Question

Salmon / IGV

0

Entering edit mode

5.8 years ago

pablo ▴ 300

Hi guys,

I've a question about my salmon results'

I have got 6 samples (3 conditions with 2 replicates each) and therefore 6 quant.sf files for each one

I want to compare my 3 conditions : A vs B , A vs C , B vs C

But for that, I need to know more details about splicing junctions and transposable elements (TEs)

I tried to import my (pseudo)bam files into IGV to try to understand how mapped reads deal with the reference transcriptome but I couldn't do it. About TEs, I don't know how I could get information about them.. I read papers but I'm still getting confused ..

Any suggestion?

Best, Vincent

salmon igv • 2.6k views

ADD COMMENT • link updated 5.8 years ago by h.mon 35k • written 5.8 years ago by pablo ▴ 300

2

Entering edit mode

If you are mapping with Salmon you are mapping to the transcriptome, and you are already taking into account splice junctions. If you want more details about splice junctions, you have to map against the genome - two good programs for this are STAR and HISAT2.

About TEs, see this pipeline: https://github.com/hyunhwaj/SalmonTE

I tried to import my (pseudo)bam files into IGV to try to understand how mapped reads deal with the reference transcriptome but I couldn't do it.

You have to explain in more detail what you did and report error messages, if any, otherwise it will be difficult to help you.

ADD REPLY • link 5.8 years ago by h.mon 35k

1

Entering edit mode

Thanks for answering me ,

I mean, for example : for 1 gene, we can get many isoforms transcripts (A,B,C..) . So, how a read can be specific of the isoformA and not the B one for example? I can't understand how Salmon makes the difference ...

Thanks for SalmonTE, i'm gonna look that

About IGV, it requires a reference genome and bam files from the alignment. In my case, I have got a transcriptome reference and bam files from Salmon (in reality, I read they are not real bam files but pseudo bam files )

So, I import my transcriptome reference into IGV : it looks recognize the reference because there's no error messages and I can see the nucleotidic sequence of the transcriptome.
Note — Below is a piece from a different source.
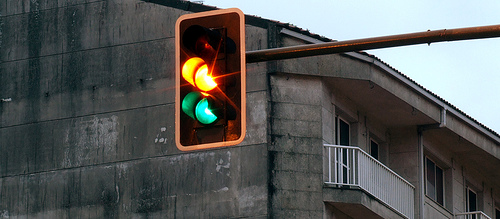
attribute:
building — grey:
[3, 1, 497, 217]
But when I import one of my (pseudo)bam file from Salmon, IGV doesn't match the bam file with the transcriptome. There's no error message, but the software struggles a lot

I guess IGV does that because it is not suitable for transcriptome, and only for genome

ADD REPLY • link 5.8 years ago by pablo ▴ 300

score 0 · Answer 1 · 2018-08-02

Each isoform has some unique region, and some shared regions with other isoforms. Based on how many reads map to the unique regions of each isoform, Salmon uses an expectation-maximization algorithm to optimally apportion shared counts between isoforms. This question has been addressed before, e.g. see Rob answer to Big differences between mappings computed by Salmon and quantification .

Did you position-sort and index the bam file? Did you select one particular transcript for viewing? For bam visualization, IGV will only show mapped reads after zooming in to small regions. Another problem may be your transcriptome has hundreds of thousands of transcripts, and this may overload IGV. Did you check IGV memory usage after loading the bam?